Singapore is the most expensive city in the world for living in, says the Economist Intelligence Unit after assessing 131 cities across the globe.
People living in Singapore face rapidly rising utility bills and extremely high costs of running an automobile.
Singaporean residents end up paying twice as much as a vehicle’s market value after taking into account registration and excise duties.
Tokyo, which was the most expensive city in the world in 2013, has moved down to ninth position after the Japanese yen slid in value.

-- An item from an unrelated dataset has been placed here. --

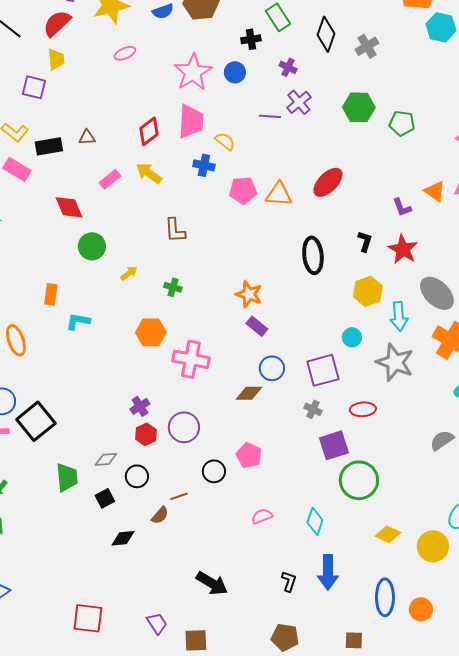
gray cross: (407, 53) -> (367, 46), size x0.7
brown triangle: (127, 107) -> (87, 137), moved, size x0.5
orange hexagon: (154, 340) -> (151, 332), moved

Singapore, which has leapt five spots over the last year, also has the priciest clothes in the world and a rising currency. Its transport costs are three times as high those of New York city. The Singapore dollar has risen by more than 35% over the last ten years, with inflation averaging 2.8% over the same period.

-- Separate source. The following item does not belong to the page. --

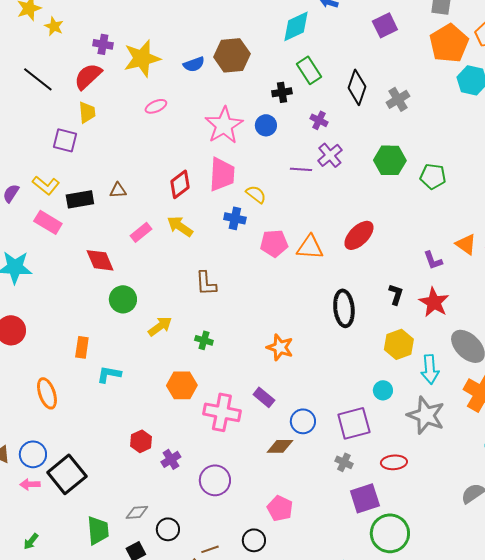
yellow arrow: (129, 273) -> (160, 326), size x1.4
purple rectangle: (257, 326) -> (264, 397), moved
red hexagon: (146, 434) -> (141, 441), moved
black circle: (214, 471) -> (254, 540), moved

The Economist Intelligence Unit (EIU) uses New York city as a base price and assesses costs for over 400 individual items.
Singapore car prices astronomical
Bloomberg quoted Michael Wan, an Economist at Credit Suisse Group in Singapore, who said “Compared to other countries, car prices are at an astronomical level. The labor market is tight and moving forward, we think inflation will be much more of a concern over the next two years.”
With the exception of Caracas, Venezuela, the most expensive cities in the world are dominated by Asian, European and Australasian conurbations.
According to the EIU report, the ten most expensive cities in the world are (in order):
- Paris, France.
- Oslo, Norway.
- Zurich, Switzerland.
- Sydney, Australia.
- Caracas, Venezuela.
- Geneva, Switzerland.
- Melbourne, Australia.
- Tokyo, Japan.
- Copenhagen, Denmark.
India has cheapest cities
The EIU listed Mumbai, India, as the cheapest city in the world to live in, and India’s capital, New Delhi as the third cheapest. Damascus, Syria, is the fourth cheapest city.
Regarding India, the EIU wrote:
“Although India has been tipped for future growth, much of this is driven by its large population and the untapped potential within the economy. Income inequality means that low wages proliferate, driving down household spending and creating many tiers of pricing that keep per capita spending low.”
“This, combined with a cheap and plentiful supply of goods into cities, as well as government subsidies on some products, has kept prices down, especially by Western standards.”
The cheapest cities in the world are:
- Mumbai, India.
- Karachi, Pakistan.
- New Delhi, India.
- Damascus, Syria.
- Kathmandu, Nepal.
- Algiers, Algeria.
- Bucharest, Romania.
- Panama City, Panama.
- Jeddah, Saudi Arabia.
- Riyadh, Saudi Arabia.
Asian cities differ from European ones
Among the Asian cities in the list, grocery prices are particularly high. Tokyo remains the most expensive city in the world for everyday foods.
European cities, unlike the Asian ones, do not have specific categories or items that drive the cost of living up. They are more expensive because of a wide range of items, which together result in higher living costs.
For example, Paris, which has moved six places up in the expensive cities league to number two spot, has no single expenditure category pushing up living costs disproportionately, but it is more expensive in seven out of ten categories included in the EIU survey.